Dr. Andrew J. Crawford from Universidad de los Andes in Colombia highlighted the importance of this initiative: “The gBox isn’t just a lab—it’s a symbol of equity in science. By equipping local and Indigenous researchers with advanced genomic tools, we’re empowering the Global South to contribute on equal footing to the Earth BioGenome Project.”
Value for Money and Future Prospects
Since its inception, the EBP has established international standards, built a network of affiliated projects, and achieved many of its Phase I targets. The projected cost of Phase II is $1.1 billion, which includes a $0.5 billion Foundational Impact Fund to support local training and infrastructure in the Global South.

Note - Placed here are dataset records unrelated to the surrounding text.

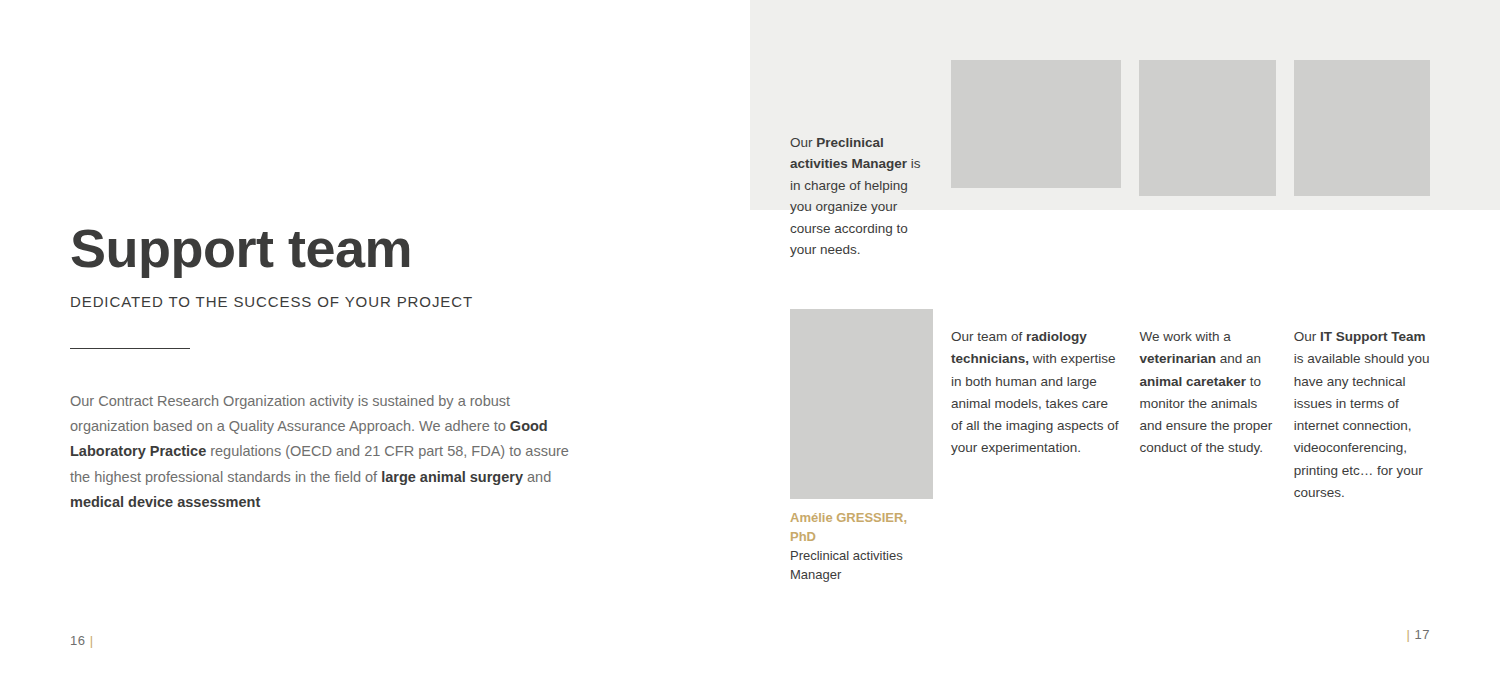Support team
Dedicated to the success of your project
Our Contract Research Organization activity is sustained by a robust organization based on a Quality Assurance Approach. We adhere to Good Laboratory Practice regulations (OECD and 21 CFR part 58, FDA) to assure the highest professional standards in the field of large animal surgery and medical device assessment
16 |
Our Preclinical activities Manager is in charge of helping you organize your course according to your needs.
Amélie GRESSIER, PhD Preclinical activities Manager
Our team of radiology technicians, with expertise in both human and large animal models, takes care of all the imaging aspects of your experimentation.
We work with a veterinarian and an animal caretaker to monitor the animals and ensure the proper conduct of the study.
Our IT Support Team is available should you have any technical issues in terms of internet connection, videoconferencing, printing etc… for your courses.
| 17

The full cost of sequencing all 1.67 million named eukaryotic species in 10 years is estimated at $4.42 billion—less than the cost of the Human Genome Project or the Webb Telescope in today’s dollars.
As the EBP continues its work, experts believe that the investment is justified given the project’s potential to leave a lasting impact on global biodiversity and genomics research. The initiative not only promises to deepen our understanding of life on Earth but also to ensure that the benefits of this knowledge are shared equitably across the globe.